Excerpts from a dataset
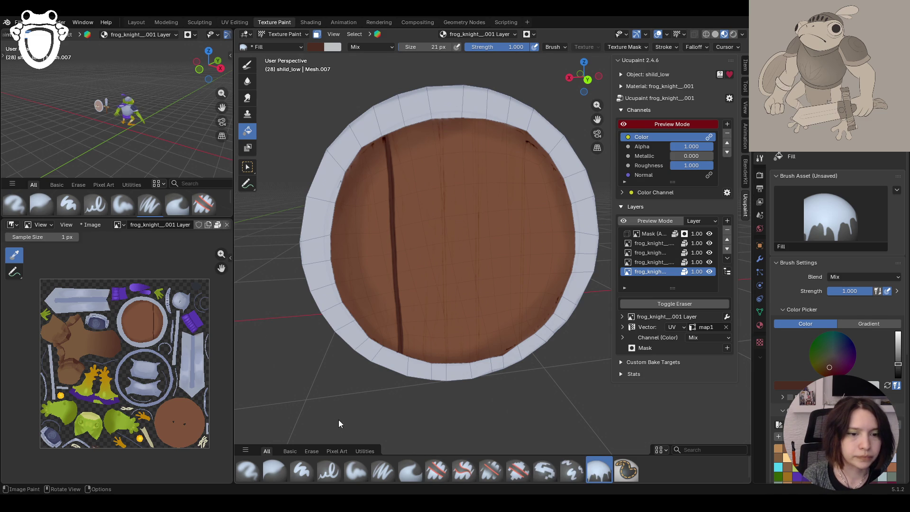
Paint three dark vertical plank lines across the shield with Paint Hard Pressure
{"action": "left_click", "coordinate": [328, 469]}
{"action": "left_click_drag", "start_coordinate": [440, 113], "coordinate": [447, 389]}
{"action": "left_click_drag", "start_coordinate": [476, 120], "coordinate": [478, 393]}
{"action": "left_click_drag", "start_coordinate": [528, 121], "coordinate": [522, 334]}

● **Prompt**
Nothing but an exact copy of the data above, minus its pictures, should appear in the response.

● **Solution**
Paint three dark vertical plank lines across the shield with Paint Hard Pressure
{"action": "left_click", "coordinate": [328, 469]}
{"action": "left_click_drag", "start_coordinate": [440, 113], "coordinate": [447, 389]}
{"action": "left_click_drag", "start_coordinate": [476, 120], "coordinate": [478, 393]}
{"action": "left_click_drag", "start_coordinate": [528, 121], "coordinate": [522, 334]}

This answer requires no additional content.